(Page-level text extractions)
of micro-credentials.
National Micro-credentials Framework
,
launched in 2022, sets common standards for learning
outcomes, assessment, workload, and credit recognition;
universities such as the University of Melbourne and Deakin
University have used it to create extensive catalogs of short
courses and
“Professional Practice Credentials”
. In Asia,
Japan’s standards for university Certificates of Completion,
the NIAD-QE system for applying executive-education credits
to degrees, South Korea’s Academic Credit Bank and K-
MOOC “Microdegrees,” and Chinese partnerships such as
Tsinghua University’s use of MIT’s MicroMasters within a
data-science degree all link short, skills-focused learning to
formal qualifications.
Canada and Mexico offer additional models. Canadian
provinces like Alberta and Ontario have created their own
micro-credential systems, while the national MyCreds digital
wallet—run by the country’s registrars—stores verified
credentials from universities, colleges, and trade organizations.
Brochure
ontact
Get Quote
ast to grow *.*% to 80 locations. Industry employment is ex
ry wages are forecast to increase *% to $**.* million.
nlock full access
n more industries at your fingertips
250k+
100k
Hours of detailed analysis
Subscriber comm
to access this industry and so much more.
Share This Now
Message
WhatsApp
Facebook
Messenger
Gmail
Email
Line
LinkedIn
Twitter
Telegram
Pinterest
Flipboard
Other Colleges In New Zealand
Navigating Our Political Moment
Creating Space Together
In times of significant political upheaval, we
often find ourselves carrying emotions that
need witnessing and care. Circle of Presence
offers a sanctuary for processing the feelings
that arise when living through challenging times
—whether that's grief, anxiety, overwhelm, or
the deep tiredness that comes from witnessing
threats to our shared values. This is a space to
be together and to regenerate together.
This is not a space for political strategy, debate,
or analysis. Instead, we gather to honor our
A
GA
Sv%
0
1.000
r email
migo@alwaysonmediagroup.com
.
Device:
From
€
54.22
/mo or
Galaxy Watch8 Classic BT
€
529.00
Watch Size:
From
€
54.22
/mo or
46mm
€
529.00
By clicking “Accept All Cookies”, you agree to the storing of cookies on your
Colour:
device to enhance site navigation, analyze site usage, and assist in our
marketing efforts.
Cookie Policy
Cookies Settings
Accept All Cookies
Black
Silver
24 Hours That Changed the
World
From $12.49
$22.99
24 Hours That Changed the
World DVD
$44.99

■ **Assignment**:
Print the data above exactly.

■ **Answer space**:
of micro-credentials.
National Micro-credentials Framework
,
launched in 2022, sets common standards for learning
outcomes, assessment, workload, and credit recognition;
universities such as the University of Melbourne and Deakin
University have used it to create extensive catalogs of short
courses and
“Professional Practice Credentials”
. In Asia,
Japan’s standards for university Certificates of Completion,
the NIAD-QE system for applying executive-education credits
to degrees, South Korea’s Academic Credit Bank and K-
MOOC “Microdegrees,” and Chinese partnerships such as
Tsinghua University’s use of MIT’s MicroMasters within a
data-science degree all link short, skills-focused learning to
formal qualifications.
Canada and Mexico offer additional models. Canadian
provinces like Alberta and Ontario have created their own
micro-credential systems, while the national MyCreds digital
wallet—run by the country’s registrars—stores verified
credentials from universities, colleges, and trade organizations.
Brochure
ontact
Get Quote
ast to grow *.*% to 80 locations. Industry employment is ex
ry wages are forecast to increase *% to $**.* million.
nlock full access
n more industries at your fingertips
250k+
100k
Hours of detailed analysis
Subscriber comm
to access this industry and so much more.
Share This Now
Message
WhatsApp
Facebook
Messenger
Gmail
Email
Line
LinkedIn
Twitter
Telegram
Pinterest
Flipboard
Other Colleges In New Zealand
Navigating Our Political Moment
Creating Space Together
In times of significant political upheaval, we
often find ourselves carrying emotions that
need witnessing and care. Circle of Presence
offers a sanctuary for processing the feelings
that arise when living through challenging times
—whether that's grief, anxiety, overwhelm, or
the deep tiredness that comes from witnessing
threats to our shared values. This is a space to
be together and to regenerate together.
This is not a space for political strategy, debate,
or analysis. Instead, we gather to honor our
A
GA
Sv%
0
1.000
r email
migo@alwaysonmediagroup.com
.
Device:
From
€
54.22
/mo or
Galaxy Watch8 Classic BT
€
529.00
Watch Size:
From
€
54.22
/mo or
46mm
€
529.00
By clicking “Accept All Cookies”, you agree to the storing of cookies on your
Colour:
device to enhance site navigation, analyze site usage, and assist in our
marketing efforts.
Cookie Policy
Cookies Settings
Accept All Cookies
Black
Silver
24 Hours That Changed the
World
From $12.49
$22.99
24 Hours That Changed the
World DVD
$44.99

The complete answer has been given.